• **What needs to be done**: Locate every line in the listing below that contains the string "path" and copy each of those lines out.

• **Records provided**:

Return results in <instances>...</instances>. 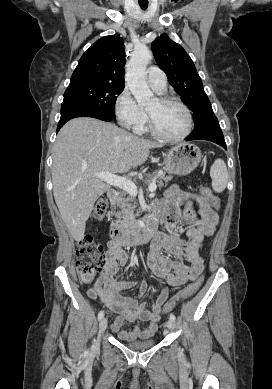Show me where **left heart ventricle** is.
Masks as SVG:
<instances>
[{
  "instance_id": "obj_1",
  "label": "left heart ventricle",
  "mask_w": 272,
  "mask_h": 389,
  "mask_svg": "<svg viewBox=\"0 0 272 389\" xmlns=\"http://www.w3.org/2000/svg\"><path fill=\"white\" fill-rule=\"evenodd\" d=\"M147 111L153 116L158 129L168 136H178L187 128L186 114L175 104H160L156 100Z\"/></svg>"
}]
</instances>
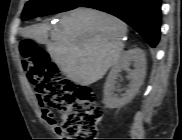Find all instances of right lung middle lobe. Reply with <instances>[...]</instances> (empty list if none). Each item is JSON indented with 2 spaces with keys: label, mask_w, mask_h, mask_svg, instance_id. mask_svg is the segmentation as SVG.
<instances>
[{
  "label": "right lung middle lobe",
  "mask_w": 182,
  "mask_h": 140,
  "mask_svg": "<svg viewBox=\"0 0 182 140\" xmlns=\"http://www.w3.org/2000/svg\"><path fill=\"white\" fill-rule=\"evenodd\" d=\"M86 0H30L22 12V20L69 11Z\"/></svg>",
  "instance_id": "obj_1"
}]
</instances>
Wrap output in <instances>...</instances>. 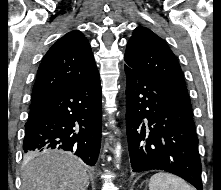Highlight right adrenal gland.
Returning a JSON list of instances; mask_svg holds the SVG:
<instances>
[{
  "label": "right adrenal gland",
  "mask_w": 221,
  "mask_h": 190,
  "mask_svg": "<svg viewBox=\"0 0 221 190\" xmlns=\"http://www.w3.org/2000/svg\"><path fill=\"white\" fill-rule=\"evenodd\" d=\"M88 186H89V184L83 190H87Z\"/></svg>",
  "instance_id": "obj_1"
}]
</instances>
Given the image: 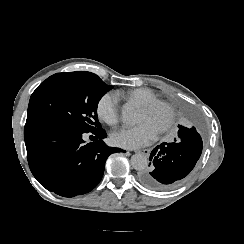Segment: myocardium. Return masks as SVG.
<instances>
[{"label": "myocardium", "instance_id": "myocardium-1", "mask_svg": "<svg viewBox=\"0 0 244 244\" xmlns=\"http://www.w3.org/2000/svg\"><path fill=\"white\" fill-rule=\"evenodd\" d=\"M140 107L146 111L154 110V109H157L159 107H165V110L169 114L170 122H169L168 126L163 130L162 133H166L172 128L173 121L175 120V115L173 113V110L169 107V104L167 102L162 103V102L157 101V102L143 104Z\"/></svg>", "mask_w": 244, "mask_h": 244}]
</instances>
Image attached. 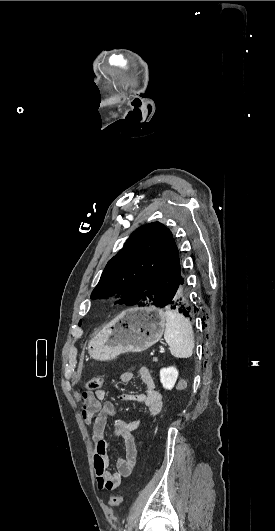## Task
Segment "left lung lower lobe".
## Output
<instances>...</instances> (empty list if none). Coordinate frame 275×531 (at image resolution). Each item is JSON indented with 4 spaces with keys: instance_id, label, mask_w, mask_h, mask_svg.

--

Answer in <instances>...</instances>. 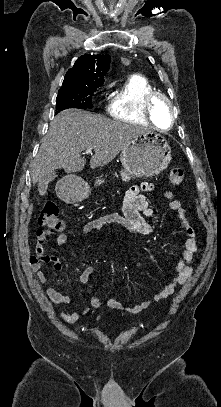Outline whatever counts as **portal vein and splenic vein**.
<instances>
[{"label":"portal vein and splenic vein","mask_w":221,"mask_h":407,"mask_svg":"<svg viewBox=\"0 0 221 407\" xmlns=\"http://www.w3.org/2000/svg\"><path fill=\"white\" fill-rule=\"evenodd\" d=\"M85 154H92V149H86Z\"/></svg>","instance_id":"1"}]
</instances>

---

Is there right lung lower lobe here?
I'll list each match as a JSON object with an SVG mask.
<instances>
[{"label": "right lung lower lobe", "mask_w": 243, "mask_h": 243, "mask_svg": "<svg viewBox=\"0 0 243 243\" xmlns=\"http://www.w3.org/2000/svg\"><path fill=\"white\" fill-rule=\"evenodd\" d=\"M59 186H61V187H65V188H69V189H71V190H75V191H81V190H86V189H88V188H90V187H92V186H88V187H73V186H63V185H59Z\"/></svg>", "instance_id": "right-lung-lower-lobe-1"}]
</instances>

• **Exercise output**:
  "mask_svg": "<svg viewBox=\"0 0 272 389\" xmlns=\"http://www.w3.org/2000/svg\"><path fill=\"white\" fill-rule=\"evenodd\" d=\"M147 111L153 116L158 129L168 136H178L187 128L186 114L175 104H160L156 100Z\"/></svg>"
  "mask_svg": "<svg viewBox=\"0 0 182 140\" xmlns=\"http://www.w3.org/2000/svg\"><path fill=\"white\" fill-rule=\"evenodd\" d=\"M86 0H30L22 12V20L69 11Z\"/></svg>",
  "mask_svg": "<svg viewBox=\"0 0 221 190\" xmlns=\"http://www.w3.org/2000/svg\"><path fill=\"white\" fill-rule=\"evenodd\" d=\"M88 186H89V184L83 190H87Z\"/></svg>",
[{"label": "myocardium", "instance_id": "myocardium-1", "mask_svg": "<svg viewBox=\"0 0 244 244\" xmlns=\"http://www.w3.org/2000/svg\"><path fill=\"white\" fill-rule=\"evenodd\" d=\"M140 107L146 111L154 110V109H157L159 107H165V110L169 114L170 122H169L168 126L163 130L162 133H166L172 128L173 121L175 120V115L173 113V110L169 107V104L167 102L162 103V102L157 101V102L143 104Z\"/></svg>", "mask_w": 244, "mask_h": 244}]
[{"label":"portal vein and splenic vein","mask_w":221,"mask_h":407,"mask_svg":"<svg viewBox=\"0 0 221 407\" xmlns=\"http://www.w3.org/2000/svg\"><path fill=\"white\" fill-rule=\"evenodd\" d=\"M85 154H92V149H86Z\"/></svg>","instance_id":"1"}]
[{"label": "right lung lower lobe", "mask_w": 243, "mask_h": 243, "mask_svg": "<svg viewBox=\"0 0 243 243\" xmlns=\"http://www.w3.org/2000/svg\"><path fill=\"white\" fill-rule=\"evenodd\" d=\"M59 186H61V187H65V188H69V189H71V190H75V191H81V190H86V189H88V188H90V187H92V186H88V187H73V186H63V185H59Z\"/></svg>", "instance_id": "right-lung-lower-lobe-1"}]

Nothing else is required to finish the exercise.